Para mim é muito claro: o povo já percebeu que tem uma arma poderosa para combater o isolamento a que está votado – nuns casos, literal; noutros, metafórico. A distância entre os políticos de carreira e os cidadãos é tremenda e não para de aumentar. O povo percebeu, ao votar no CHEGA!, que é verdadeiramente quem mais ordena (que paradoxo hediondo), que faz a diferença, que causa o caos.

O apetite pelo caos vem da falta de representatividade que deriva do sistema político; da frustração fruto da perda real do poder de compra; da falta de sentido de Estado e de visão para os diversos setores da governação; da impreparação dos políticos e do consequente fracasso das políticas; da sua incapacidade de entender a vida que os seus concidadãos vivem desde que saem de casa até que regressam do trabalho ou dos vários trabalhos e respetivos turnos.

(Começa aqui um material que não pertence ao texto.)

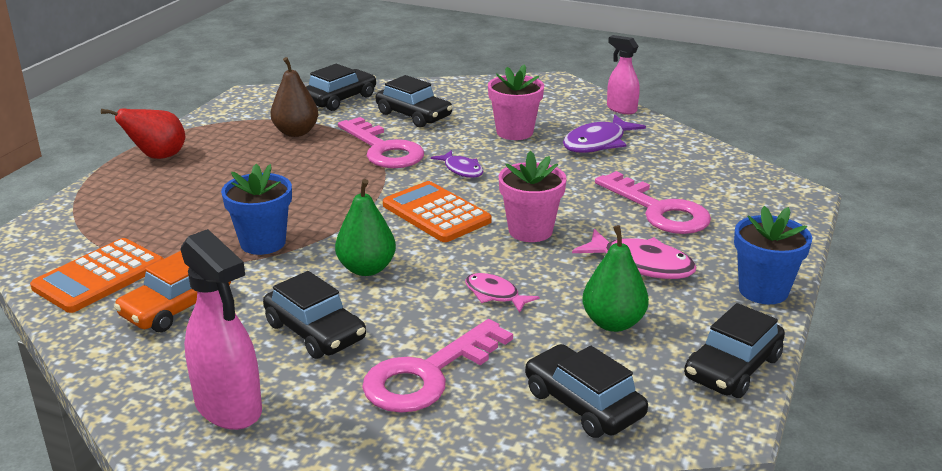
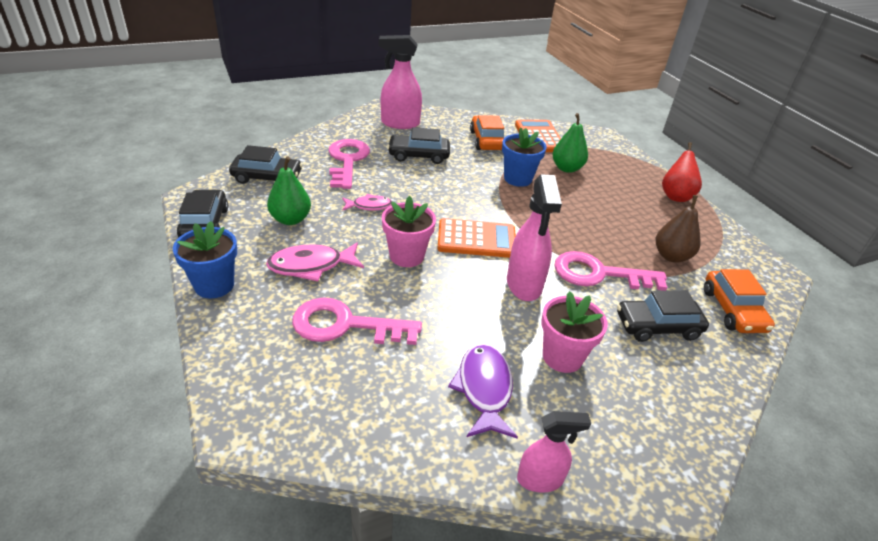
camera: 130 degrees right, 10 degrees up
(340, 99) = (733, 310): black car -> orange car
(366, 269) = (449, 189): green pear -> green pear (566, 168)
(462, 170) = (524, 285): purple fish -> pink spray bottle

O português médio vive mal ou é remediado, enfrenta diversos problemas no acesso à justiça, à saúde, à habitação (pois claro) e até ao cabaz mais básico de alimentos. Os portugueses estão fartos de salários baixos, de reformas baixas, de impostos altos e de preços e rendas ainda mais altas. Por isso emigram, por isso se ressentem, por isso desacreditam.

Toda esta ladainha é sobejamente conhecida e debitada pelos partidos, mas a distância entre as ruas e as sedes partidárias é enorme e talvez por isso as medidas não sejam eficazes nem cheguem a quem deveriam chegar. Talvez por isso sejam outros, emergentes, a preencher essa distância com um discurso “pronto a vestir” que, quando não é tido por solução, é encarado como quebra de página e isso já basta. A verdade é que há muitos chegas, tantos quantos forem os problemas quotidianos, e todos cabem dentro dum CHEGA! universal.

Enquanto guardense, senti-me abandonado pelo anterior Governo, mas não votei CHEGA! porque ainda acredito que é possível melhorar o país com seriedade e competência. Contudo, há cada vez menos pessoas a pensar como eu. O partido ao meu lado, o PS, sofreu a ira dos que já não acreditam. O PSD terá por isso de governar bem, terá de criar pontes e terá de interiorizar que com o mal dos outros não se governa.

O mal dos partidos moderados é o mal da democracia. É preciso mais moderação e democracia dentro dos partidos e é também preciso aprofundar o “chão comum” que todos pisamos cá fora. Nenhuma vitória individual subsistirá se não soubermos interpretar o dia 18 de maio como uma derrota coletiva.